Extract to read -
----------

Stylaraea
- Conservation status: Least Concern (IUCN 3.1)

Scientific classification
- Kingdom: Animalia
- Phylum: Cnidaria
- Subphylum: Anthozoa
- Class: Hexacorallia
- Order: Scleractinia
- Family: Poritidae
- Genus: Stylaraea Milne-Edwards & Haime, 1851
- Species: S. punctata
- Binomial name: Stylaraea punctata (Linnaeus, 1758)
- Synonyms: (Species) Madrepora punctata Linnaeus, 1758; Porites punctata (Linnaeus, 1758);

= Stylaraea =

- Authority: (Linnaeus, 1758)
- Conservation status: LC
- Synonyms: Madrepora punctata Linnaeus, 1758, Porites punctata (Linnaeus, 1758)
- Parent authority: Milne-Edwards & Haime, 1851

Genus of corals

Stylaraea is a genus of marine stony corals in the family Poritidae. It is a monotypic genus and the only species is Stylaraea punctata. This coral is native to shallow tidal pools in tropical parts of the Indian and Pacific Oceans.

==Description==
Stylaraea punctata is probably the smallest of the zooxanthellate corals, being circular, encrusting, and usually less than 1 cm in diameter. The polyps are flower-like and less than 1 mm across, each having twelve tentacles. The cup-shaped corallites in which they sit have a solid central columella and poorly-developed calcareous septa in two whorls of six. The colouring of this coral is usually pale brown or purple with white septa and columella.

==Distribution and habitat==
Stylaraea punctata is known from widely separated locations in the tropical Indo-Pacific region including East Africa, the Seychelles, Indonesia, the Great Barrier Reef and Guam. It is possible that it is present in other locations as it is easily overlooked. Its habitat is shallow tidal pools seldom more than half a metre deep, just above the sediment and hidden under dead pieces of coral or under massive coralline algae. In these locations it suffers little competition from other coral species.

==Status==
The IUCN lists Stylaraea punctata as "Data deficient" as there is insufficient evidence to judge its status and whether any conservation measures are required. Like other corals, this species is likely to be affected by such factors as a rise in sea temperature and ocean acidification due to climate change, and as a result be more susceptible to coral diseases.

----------

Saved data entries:
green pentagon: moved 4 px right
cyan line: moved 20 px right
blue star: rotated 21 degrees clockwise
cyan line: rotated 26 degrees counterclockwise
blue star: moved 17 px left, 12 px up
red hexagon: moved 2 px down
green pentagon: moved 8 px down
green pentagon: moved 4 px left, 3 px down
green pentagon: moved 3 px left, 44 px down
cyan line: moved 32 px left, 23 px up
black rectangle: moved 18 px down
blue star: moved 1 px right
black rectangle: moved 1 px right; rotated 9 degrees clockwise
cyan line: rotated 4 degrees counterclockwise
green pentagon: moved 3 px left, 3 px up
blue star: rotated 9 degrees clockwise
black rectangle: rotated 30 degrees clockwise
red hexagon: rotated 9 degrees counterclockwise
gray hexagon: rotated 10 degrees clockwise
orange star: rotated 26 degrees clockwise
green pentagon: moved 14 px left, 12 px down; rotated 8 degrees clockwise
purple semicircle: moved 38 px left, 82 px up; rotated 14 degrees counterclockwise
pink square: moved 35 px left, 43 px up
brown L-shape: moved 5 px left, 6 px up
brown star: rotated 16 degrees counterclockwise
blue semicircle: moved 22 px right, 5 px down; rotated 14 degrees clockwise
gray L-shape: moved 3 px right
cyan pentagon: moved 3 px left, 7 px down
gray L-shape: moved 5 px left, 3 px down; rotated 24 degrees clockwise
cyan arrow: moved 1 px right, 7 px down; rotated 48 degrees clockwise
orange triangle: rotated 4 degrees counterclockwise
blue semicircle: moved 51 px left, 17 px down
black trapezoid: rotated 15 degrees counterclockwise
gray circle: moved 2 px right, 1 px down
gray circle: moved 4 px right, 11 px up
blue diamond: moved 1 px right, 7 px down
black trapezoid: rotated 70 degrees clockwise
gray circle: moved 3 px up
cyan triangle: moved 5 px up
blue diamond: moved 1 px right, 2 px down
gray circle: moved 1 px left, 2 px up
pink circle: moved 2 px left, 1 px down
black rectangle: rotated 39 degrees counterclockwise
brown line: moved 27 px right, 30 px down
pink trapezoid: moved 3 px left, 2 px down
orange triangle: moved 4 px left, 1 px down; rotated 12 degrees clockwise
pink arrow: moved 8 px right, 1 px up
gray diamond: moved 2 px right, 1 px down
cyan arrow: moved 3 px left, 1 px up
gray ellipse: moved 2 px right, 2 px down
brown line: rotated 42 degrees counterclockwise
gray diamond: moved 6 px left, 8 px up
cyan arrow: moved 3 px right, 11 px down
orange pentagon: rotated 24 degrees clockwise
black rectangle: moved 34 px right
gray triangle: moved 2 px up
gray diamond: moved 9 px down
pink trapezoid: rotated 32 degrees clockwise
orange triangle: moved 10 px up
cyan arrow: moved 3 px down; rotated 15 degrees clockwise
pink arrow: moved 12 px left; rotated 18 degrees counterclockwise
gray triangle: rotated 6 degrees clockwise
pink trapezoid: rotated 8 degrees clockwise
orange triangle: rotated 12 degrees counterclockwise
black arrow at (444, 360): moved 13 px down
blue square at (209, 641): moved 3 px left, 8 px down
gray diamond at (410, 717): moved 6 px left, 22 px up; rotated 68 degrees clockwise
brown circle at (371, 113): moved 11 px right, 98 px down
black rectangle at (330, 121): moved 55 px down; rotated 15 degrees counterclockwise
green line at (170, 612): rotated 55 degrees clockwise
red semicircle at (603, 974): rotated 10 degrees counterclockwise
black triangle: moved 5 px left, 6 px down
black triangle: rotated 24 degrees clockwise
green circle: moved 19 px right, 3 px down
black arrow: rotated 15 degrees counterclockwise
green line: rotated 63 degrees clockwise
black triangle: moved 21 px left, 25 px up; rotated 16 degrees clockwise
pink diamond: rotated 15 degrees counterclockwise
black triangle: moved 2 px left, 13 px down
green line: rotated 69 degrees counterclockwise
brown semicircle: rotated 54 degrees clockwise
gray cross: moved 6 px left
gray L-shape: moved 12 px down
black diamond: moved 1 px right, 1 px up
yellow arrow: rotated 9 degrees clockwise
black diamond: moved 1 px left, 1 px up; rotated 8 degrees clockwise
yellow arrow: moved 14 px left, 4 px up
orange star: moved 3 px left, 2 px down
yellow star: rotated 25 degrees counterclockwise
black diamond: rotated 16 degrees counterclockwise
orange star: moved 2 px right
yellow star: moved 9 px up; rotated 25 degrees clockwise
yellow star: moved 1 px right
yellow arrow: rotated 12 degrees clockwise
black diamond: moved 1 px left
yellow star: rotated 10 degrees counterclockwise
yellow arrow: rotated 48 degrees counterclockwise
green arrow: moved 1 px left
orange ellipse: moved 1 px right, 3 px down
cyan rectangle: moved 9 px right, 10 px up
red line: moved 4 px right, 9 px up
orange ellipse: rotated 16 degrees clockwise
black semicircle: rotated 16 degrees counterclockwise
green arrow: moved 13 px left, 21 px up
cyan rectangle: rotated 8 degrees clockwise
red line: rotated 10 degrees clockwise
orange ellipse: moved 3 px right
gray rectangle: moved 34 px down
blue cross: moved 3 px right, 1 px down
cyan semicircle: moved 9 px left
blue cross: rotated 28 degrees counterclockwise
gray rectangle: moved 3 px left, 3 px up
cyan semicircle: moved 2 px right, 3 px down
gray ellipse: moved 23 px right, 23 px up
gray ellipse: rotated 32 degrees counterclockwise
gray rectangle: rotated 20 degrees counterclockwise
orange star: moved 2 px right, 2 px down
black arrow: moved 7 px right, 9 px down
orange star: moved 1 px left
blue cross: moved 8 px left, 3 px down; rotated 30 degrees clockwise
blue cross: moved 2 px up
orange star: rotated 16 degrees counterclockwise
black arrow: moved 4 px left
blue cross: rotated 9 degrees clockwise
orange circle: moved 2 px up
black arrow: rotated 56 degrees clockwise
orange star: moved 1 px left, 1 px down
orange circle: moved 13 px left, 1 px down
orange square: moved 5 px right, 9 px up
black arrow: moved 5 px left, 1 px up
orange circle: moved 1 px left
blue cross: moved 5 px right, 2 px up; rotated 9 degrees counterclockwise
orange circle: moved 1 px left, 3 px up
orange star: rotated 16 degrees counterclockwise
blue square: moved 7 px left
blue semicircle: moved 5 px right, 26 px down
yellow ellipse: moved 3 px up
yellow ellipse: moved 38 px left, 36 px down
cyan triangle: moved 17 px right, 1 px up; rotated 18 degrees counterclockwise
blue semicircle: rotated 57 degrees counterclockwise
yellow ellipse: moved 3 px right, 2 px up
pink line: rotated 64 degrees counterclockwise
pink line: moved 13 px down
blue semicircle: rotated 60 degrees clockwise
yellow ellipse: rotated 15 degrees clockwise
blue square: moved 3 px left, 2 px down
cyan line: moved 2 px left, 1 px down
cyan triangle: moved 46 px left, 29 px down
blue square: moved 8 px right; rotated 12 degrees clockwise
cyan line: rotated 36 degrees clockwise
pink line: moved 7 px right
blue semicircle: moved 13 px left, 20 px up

----------

Your task -
Rename "stony corals" as "hard corals" and write out the Stylaraea text again from "Genus of corals" to "and Pacific Oceans.".

Reply -
Genus of corals

Stylaraea is a genus of marine hard corals in the family Poritidae. It is a monotypic genus and the only species is Stylaraea punctata. This coral is native to shallow tidal pools in tropical parts of the Indian and Pacific Oceans.